Sunday, March 5, 2017

Transcription Errors: Case Study

Edward Prall's birth is frequently recorded as 23 March 1754 in Hunterdon Co., NJ. He was a veteran of the Revolutionary War and many soldiers born during the 1750s served in the Continental Army or militia. Therefore, the year of birth does not stand out until other factors are examined.

[1] Edward wrote his mother's will in 1760.
[2] Edward operated a merchant-trading business with Richard Reading during the 1760s.
[3] Brother James [b. c1729] married in 1757, as did brother Cornelius [b. 1734]. Siblings Elizabeth, Benjamin and Jemima were born c1738, c1740 and c1743 respectively.
[4] His father, Aaron was born in 1698 and mother Mary was born in 1699/1700.
[5] Edward was active with various Committees in Harford Co., MD in the 1770s.
[6] Mary Prall named her eldest son and her three youngest [Elizabeth, Benjamin and Jemima] in her will.
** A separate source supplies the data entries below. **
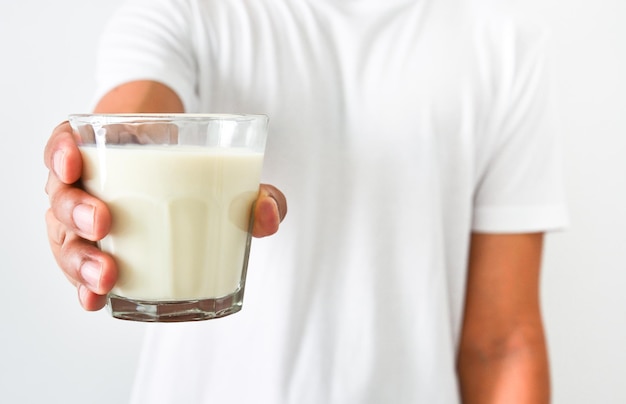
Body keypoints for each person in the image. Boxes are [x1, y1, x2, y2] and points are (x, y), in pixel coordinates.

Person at [43, 0, 568, 402]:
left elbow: (502, 344)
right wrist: (90, 178)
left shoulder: (501, 39)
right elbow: (136, 116)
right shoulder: (188, 10)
Checking off the list above:
[1] Could a 6 year old write his mother's will? Iffy, at best.
[2] A 6 year old in the trading business? Probably not.
[3] Could 5 siblings born between 1729 and 1743 have a brother born in 1754? Yes.
[4] Aaron would have been 56 and Mary 54 when little Edward was born. I don't think so!
[5] A teenager appointed to crucial committees? Again, iffy.
[6] Although Eliazabeth had reached 21 by 1760, the other two were about 19 and 16. Surely, Mary would have named her 6 year old!

Certain numbers can be read incorrectly under the right circumstances. Poor handwriting, a slip of the quill and careless carving on a headstone are examples of this. [1,7 / 3, 6, 8, 9 ] Extenuating circumstances suggest Edward was a victim of a transcription error at some point - a 5 should have been a 3. Thus Edward was born 23 March 1734.

He would have been 26 when his mother died and he went into business, the 3rd born to Aaron and Mary and he would have been approaching 30 as a committee member in Maryland.

Edward would have been about 32 when the war broke out, rather than 22.